Task objective = Collect every line in the items below that contains the word "chart".

Data provided =
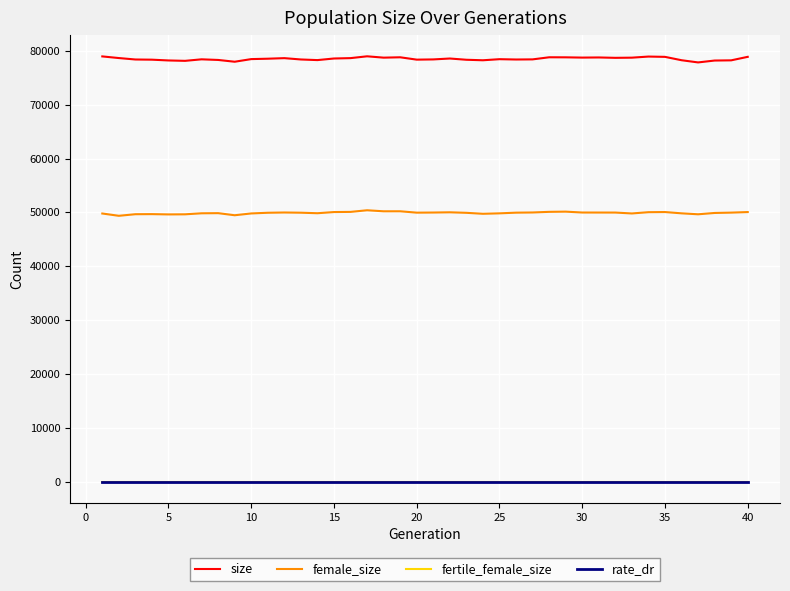

What are all the series names shown in the legend?

size, female_size, fertile_female_size, rate_dr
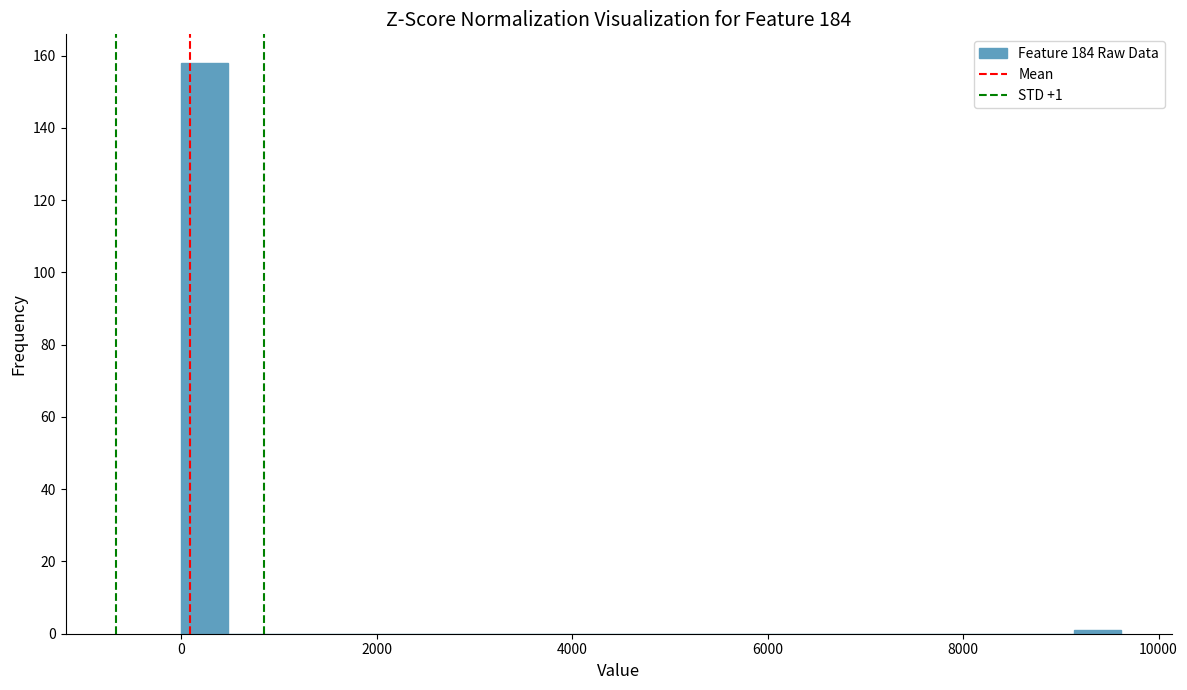

Read against the x-axis, roughly where is the centre of the tallest bar?

200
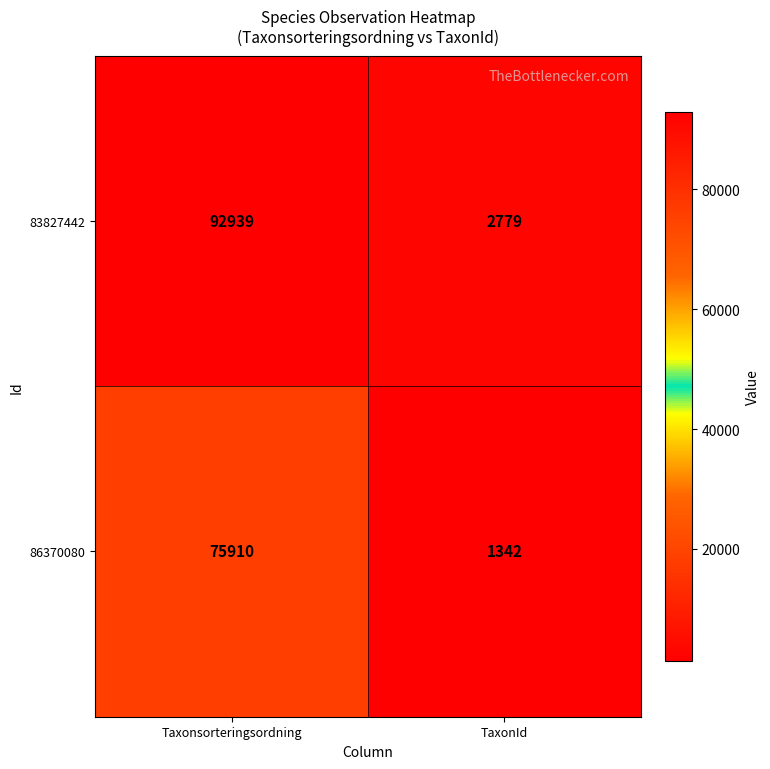

What is the minimum value for 86370080?

1342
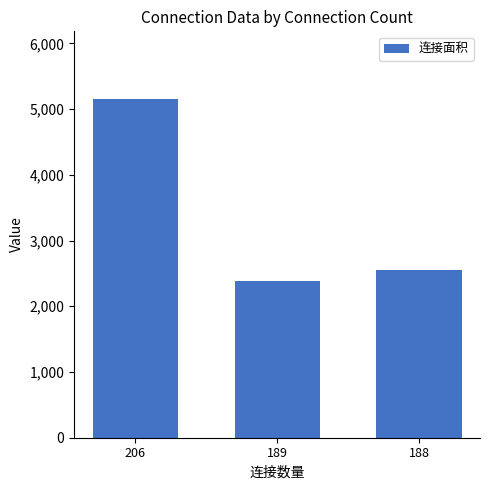

Reading left to right, extract all data points from this chart.

5152	2379	2547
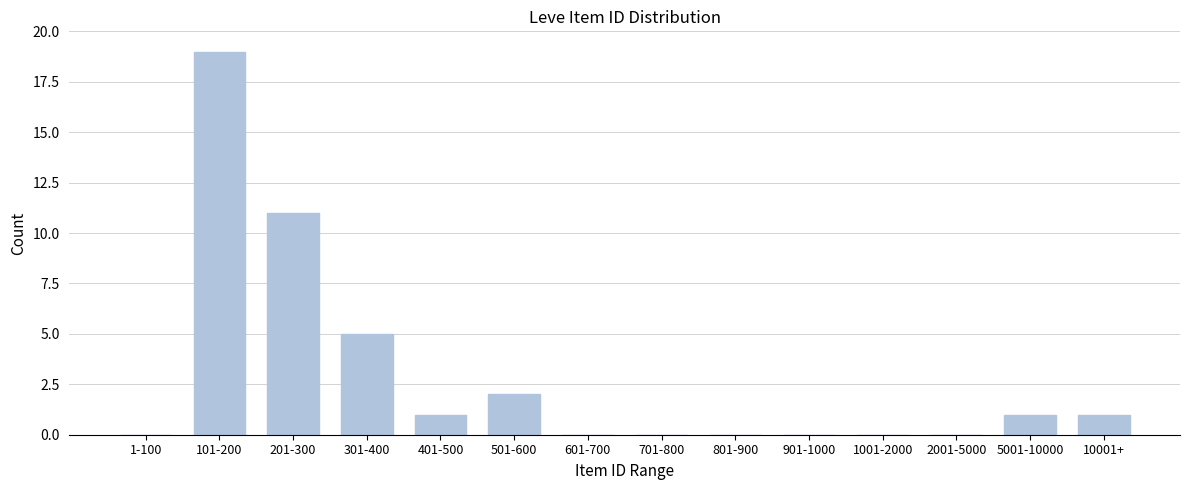

Reading right to left, list all the values displayed in this chart.

10001+=1	5001-10000=1	2001-5000=0	1001-2000=0	901-1000=0	801-900=0	701-800=0	601-700=0	501-600=2	401-500=1	301-400=5	201-300=11	101-200=19	1-100=0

Your response =
Reading left to right, extract all data points from this chart.
Reading right to left, list all the values displayed in this chart.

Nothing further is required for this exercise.